Brown Üniversitesi’nden gezegen jeologlarının başını çektiği bir ekip iç güneş sisteminin 4 milyar yıl önceki tanımlayabilmek için Ay’ın büyük kraterlerine ilişkin kapsamlı bir katalog hazırladı. Ekip bunun için Ay Yörünge Keşif Aracı’ndaki (Lunar Reconnaissance Orbiter-LRO) Lazer Yükseklikölçer (Lunar Orbiter Laser Altimeter) aletinden yararlanarak çapı 20 km’ye ulaşan büyük 5185 krateri haritada işaretledi.
Buna göre Ay’ın en yaşlı bölgeleri güney kutbuna yakın bölgesi ve kuzey kutbu merkezi olduğu saptandı. Ay’ın güney kutbundaki Aitken Havzası’nın en yaşlı havza olduğu, buradan alınacak örneklerin güneş sistemiyle ilgili sorulara yanıt verebileceği ifade ediliyor.
Gezegen Jeologu James W. Head III, “Bize güneş sisteminin bebekliği hakkında bir şeyler söylüyor. Şu an bulabildiğimiz ve ileride yeni görevler ve yeni robotlarla öğrenebileceğimiz çok fazla bilgi olduğu açıktır” diyor.
Burada yaşan bombardımanın büyük bir kısmı güneş sisteminin erken dönemlerinde yaşanmıştır. Yıllar içerisinde gerçekleşen çarpışmaların nedeni olan büyük ya da küçük nesnelerin arasındaki oran “büyüklük-frekans” dağılımı ile belirleniyor.
2005 yılında bu konuda önemli bir gelişme yaşandı. Arizona Üniversitesi’nden jeolog Robert Strom büyük-küçük nesne çarpışmaları arasındaki ayrımın ilk 1 milyar içinde sonuçlandığını ileri süren bir kuram geliştirdi. Brown ekibinin çalışması ise bu kurama gerekli desteği sağlıyor. Araştırmacılar havzaların lav akıntıları ile oluştuğunu ve bu havzalarda büyük cisimlerin çarpışması sonucunda kraterlerin oluştuğunu belirtiyorlar. Araştırmacılar eski yüzeylerde (Ay’ın dağlık yerlerinde) çarpışma izlerini gösteren kraterler bulundu. Ekip ilk olarak 3.8 milyar yıl önce büyük nesnelerin çarpışmalarının yerini küçük nesnelere bıraktığı zamanda oluşmuş olan Orientale Havzası’nı inceledi.

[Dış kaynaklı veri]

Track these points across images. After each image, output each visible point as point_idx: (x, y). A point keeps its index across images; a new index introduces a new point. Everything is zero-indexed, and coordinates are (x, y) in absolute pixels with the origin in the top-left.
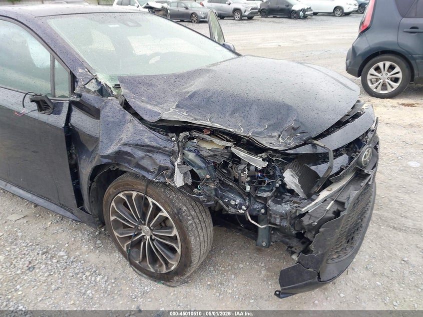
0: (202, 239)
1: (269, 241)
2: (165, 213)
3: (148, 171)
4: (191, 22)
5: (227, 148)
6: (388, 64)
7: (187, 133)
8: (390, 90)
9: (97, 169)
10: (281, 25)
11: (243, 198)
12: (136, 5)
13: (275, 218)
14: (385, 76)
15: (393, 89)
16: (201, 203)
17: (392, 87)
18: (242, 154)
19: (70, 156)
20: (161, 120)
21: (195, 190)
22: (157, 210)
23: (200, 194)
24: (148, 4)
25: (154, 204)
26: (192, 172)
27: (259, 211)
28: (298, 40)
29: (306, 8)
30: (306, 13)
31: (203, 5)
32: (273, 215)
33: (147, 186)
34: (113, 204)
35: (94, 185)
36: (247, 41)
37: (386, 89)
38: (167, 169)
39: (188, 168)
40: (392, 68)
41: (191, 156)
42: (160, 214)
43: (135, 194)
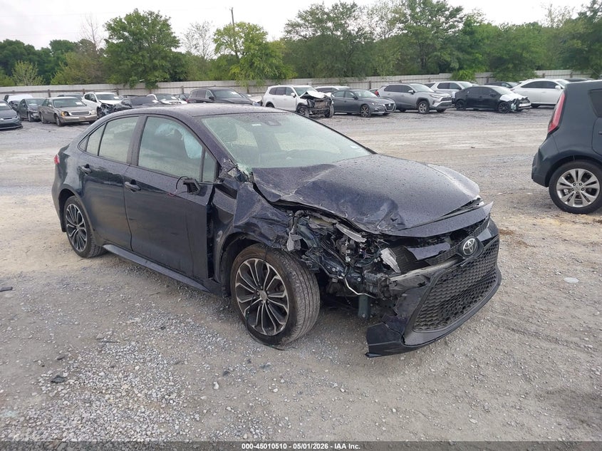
0: (307, 302)
1: (369, 313)
2: (278, 277)
3: (269, 239)
4: (360, 115)
5: (334, 224)
6: (581, 172)
7: (302, 211)
8: (586, 204)
9: (230, 238)
10: (482, 121)
11: (343, 266)
12: (293, 94)
13: (369, 286)
14: (579, 187)
15: (590, 203)
16: (308, 267)
17: (589, 201)
18: (345, 230)
19: (209, 231)
20: (280, 201)
21: (303, 256)
22: (273, 274)
23: (307, 260)
24: (307, 93)
25: (270, 268)
26: (302, 240)
27: (356, 279)
28: (501, 141)
29: (520, 99)
30: (520, 105)
31: (377, 94)
32: (367, 284)
33: (266, 254)
34: (239, 271)
35: (226, 255)
36: (430, 141)
37: (581, 203)
38: (283, 237)
39: (299, 237)
40: (586, 177)
41: (303, 229)
42: (275, 277)
43: (257, 260)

Brown ekibinden Caleb Fassett’e göre, Orientale Havzası iç güneş sisteminde gerçekleşen olaylar hakkında merak edici bir dizi sorunun oluşmasına neden oldu.

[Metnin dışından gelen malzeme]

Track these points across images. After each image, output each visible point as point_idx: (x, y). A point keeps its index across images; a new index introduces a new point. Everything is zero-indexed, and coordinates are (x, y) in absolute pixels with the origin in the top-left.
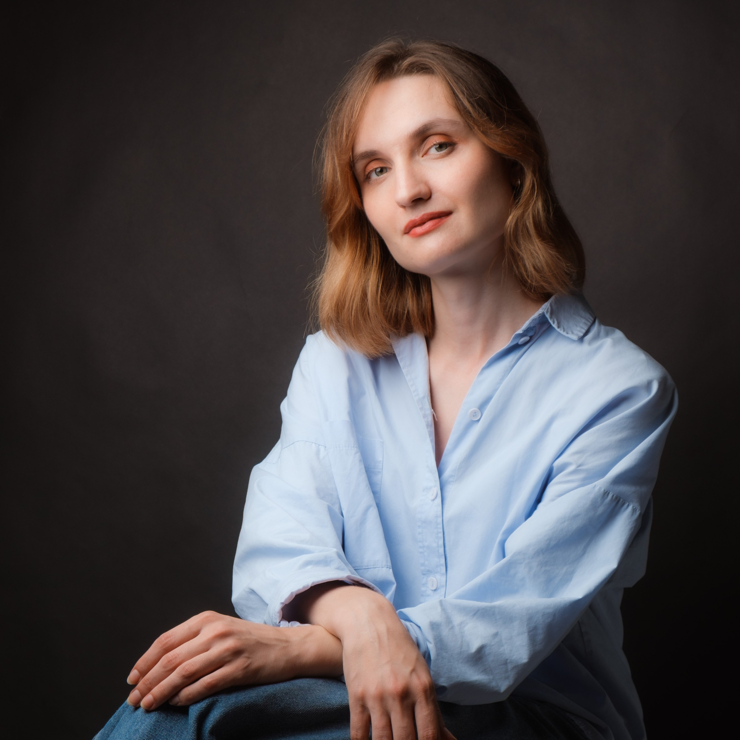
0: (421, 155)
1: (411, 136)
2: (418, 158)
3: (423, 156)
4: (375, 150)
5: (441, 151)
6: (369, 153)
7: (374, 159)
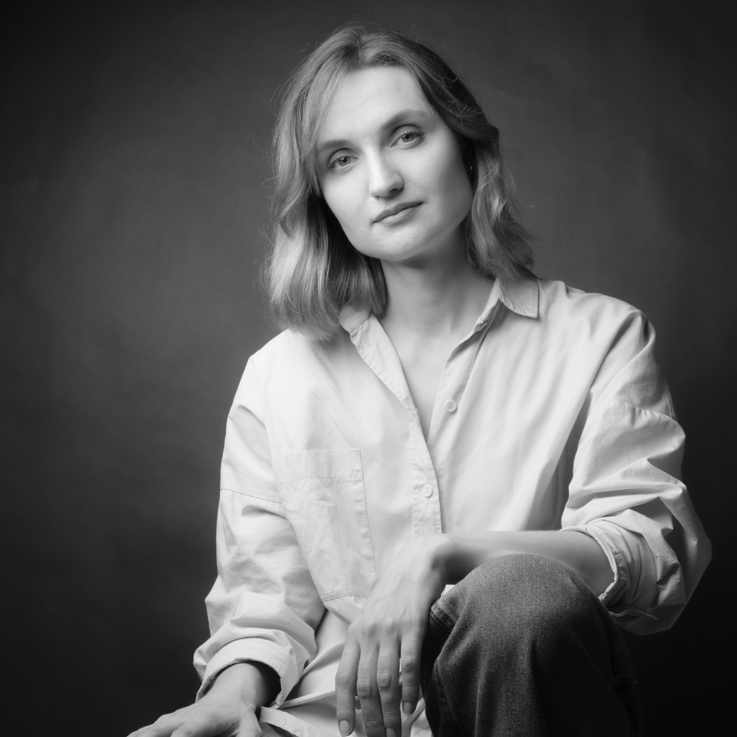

“Biz asteroit kuşağının 3.5 milyar yıl önce çarpışmaların sonucunda oluştuğunu biliyoruz. Ancak güneş sisteminin daha eski tarihi tamamıyla farklıdır. Bu asteroit kuşağına daha farklı bir etkinin var olduğunu gösterir. Bu etkinin ne olduğunu ise henüz bilmiyoruz” diyor Fassett.
Bilim insanları buradaki etkinin Jüpiter ve Satürn gezegenlerinin arasında giren bol miktardaki kuyrukluyıldızın ve dev gezegenlerin asteroit bölgesine uyguladığı yüksek kütle çekim kuvvetinin ya da başka bir şeyin etkili olduğunu düşünüyor.
LRO’nun Lazer Yükseklikölçer aleti 10 cm’lik dikey hassasiyetle 25 metrelik aralıklarla Ay yüzeyine ışın gönderir.
Gezegen jeologu Maria Zuber: “Ayın topografik ölçümleri daha önce de yapılmıştı. Ancak şimdi daha yüksek duyarlılıkla ölçümler tekrarlanıyor” diyor.